* DATA SUPPLIED *

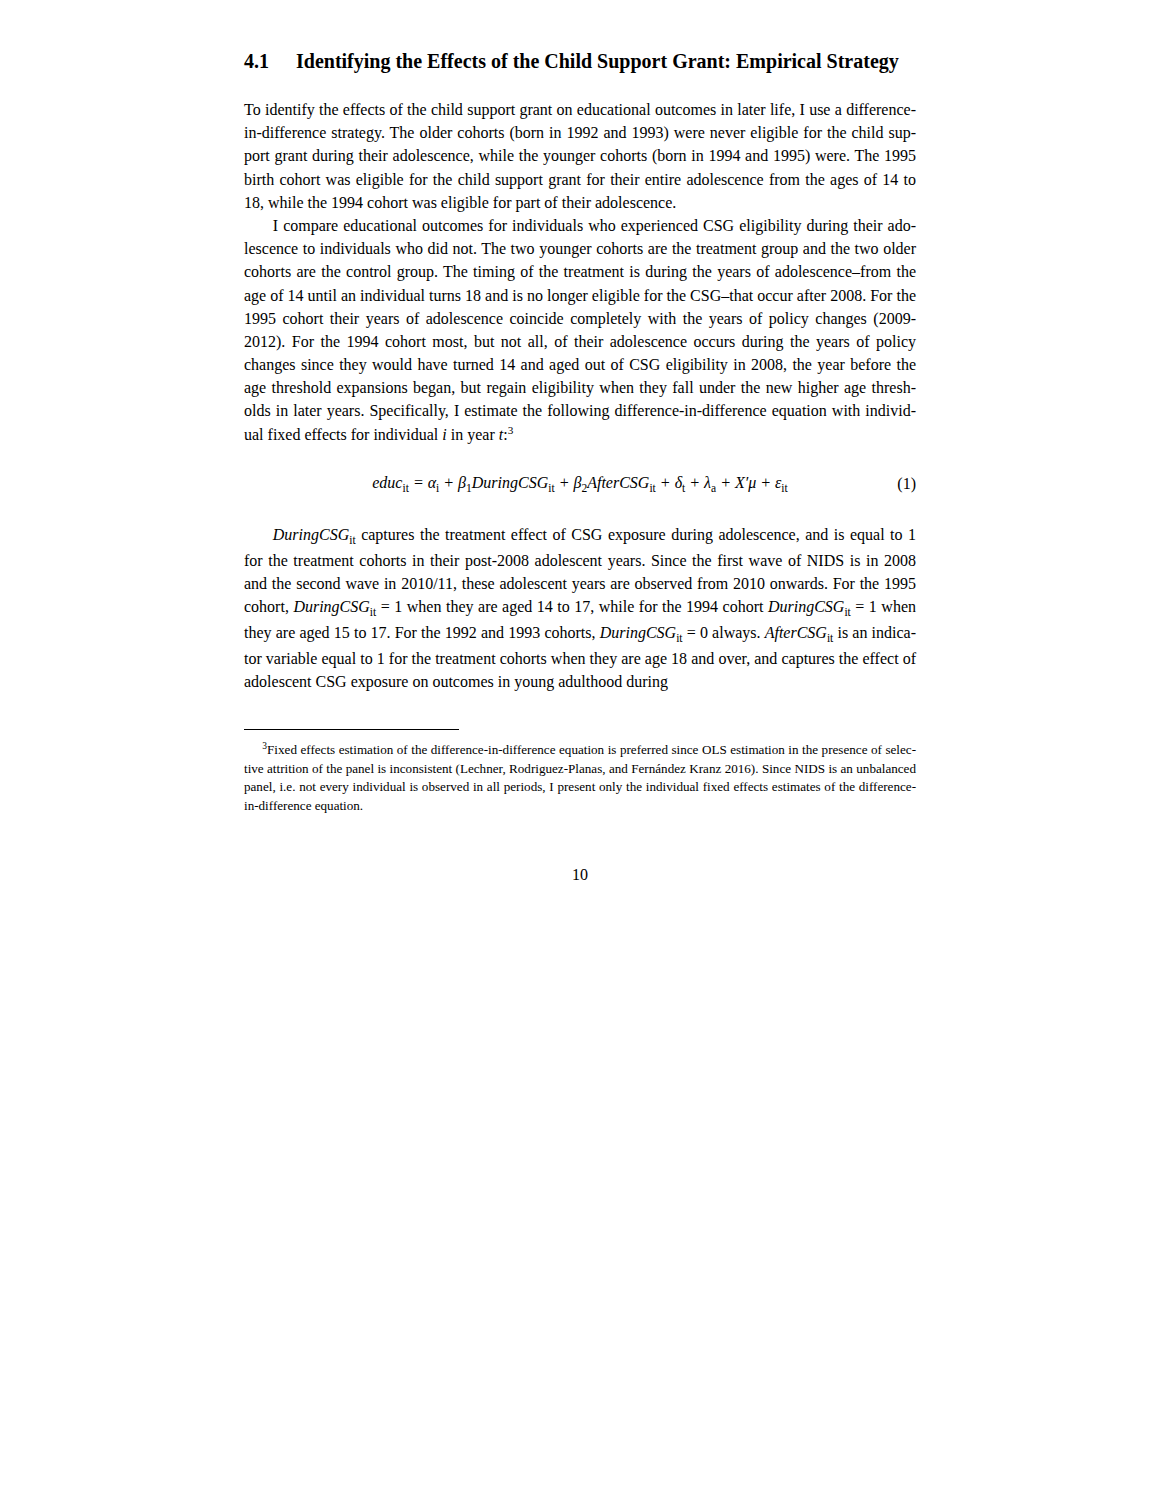4.1 Identifying the Effects of the Child Support Grant: Empirical Strategy
To identify the effects of the child support grant on educational outcomes in later life, I use a difference-in-difference strategy. The older cohorts (born in 1992 and 1993) were never eligible for the child support grant during their adolescence, while the younger cohorts (born in 1994 and 1995) were. The 1995 birth cohort was eligible for the child support grant for their entire adolescence from the ages of 14 to 18, while the 1994 cohort was eligible for part of their adolescence.
I compare educational outcomes for individuals who experienced CSG eligibility during their adolescence to individuals who did not. The two younger cohorts are the treatment group and the two older cohorts are the control group. The timing of the treatment is during the years of adolescence–from the age of 14 until an individual turns 18 and is no longer eligible for the CSG–that occur after 2008. For the 1995 cohort their years of adolescence coincide completely with the years of policy changes (2009-2012). For the 1994 cohort most, but not all, of their adolescence occurs during the years of policy changes since they would have turned 14 and aged out of CSG eligibility in 2008, the year before the age threshold expansions began, but regain eligibility when they fall under the new higher age thresholds in later years. Specifically, I estimate the following difference-in-difference equation with individual fixed effects for individual i in year t:3
educit = αi + β1DuringCSGit + β2AfterCSGit + δt + λa + X′μ + εit (1)
DuringCSGit captures the treatment effect of CSG exposure during adolescence, and is equal to 1 for the treatment cohorts in their post-2008 adolescent years. Since the first wave of NIDS is in 2008 and the second wave in 2010/11, these adolescent years are observed from 2010 onwards. For the 1995 cohort, DuringCSGit = 1 when they are aged 14 to 17, while for the 1994 cohort DuringCSGit = 1 when they are aged 15 to 17. For the 1992 and 1993 cohorts, DuringCSGit = 0 always. AfterCSGit is an indicator variable equal to 1 for the treatment cohorts when they are age 18 and over, and captures the effect of adolescent CSG exposure on outcomes in young adulthood during
3Fixed effects estimation of the difference-in-difference equation is preferred since OLS estimation in the presence of selective attrition of the panel is inconsistent (Lechner, Rodriguez-Planas, and Fernández Kranz 2016). Since NIDS is an unbalanced panel, i.e. not every individual is observed in all periods, I present only the individual fixed effects estimates of the difference-in-difference equation.
10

* EXERCISE PROMPT *
Starting at the top of the listing above, reproduce each line up to and including the one with "To identify the"; omit the pictures.

* RESULT BELOW *
4.1 Identifying the Effects of the Child Support Grant: Empirical Strategy
To identify the effects of the child support grant on educational outcomes in later life, I use a difference-in-difference strategy. The older cohorts (born in 1992 and 1993) were never eligible for the child support grant during their adolescence, while the younger cohorts (born in 1994 and 1995) were. The 1995 birth cohort was eligible for the child support grant for their entire adolescence from the ages of 14 to 18, while the 1994 cohort was eligible for part of their adolescence.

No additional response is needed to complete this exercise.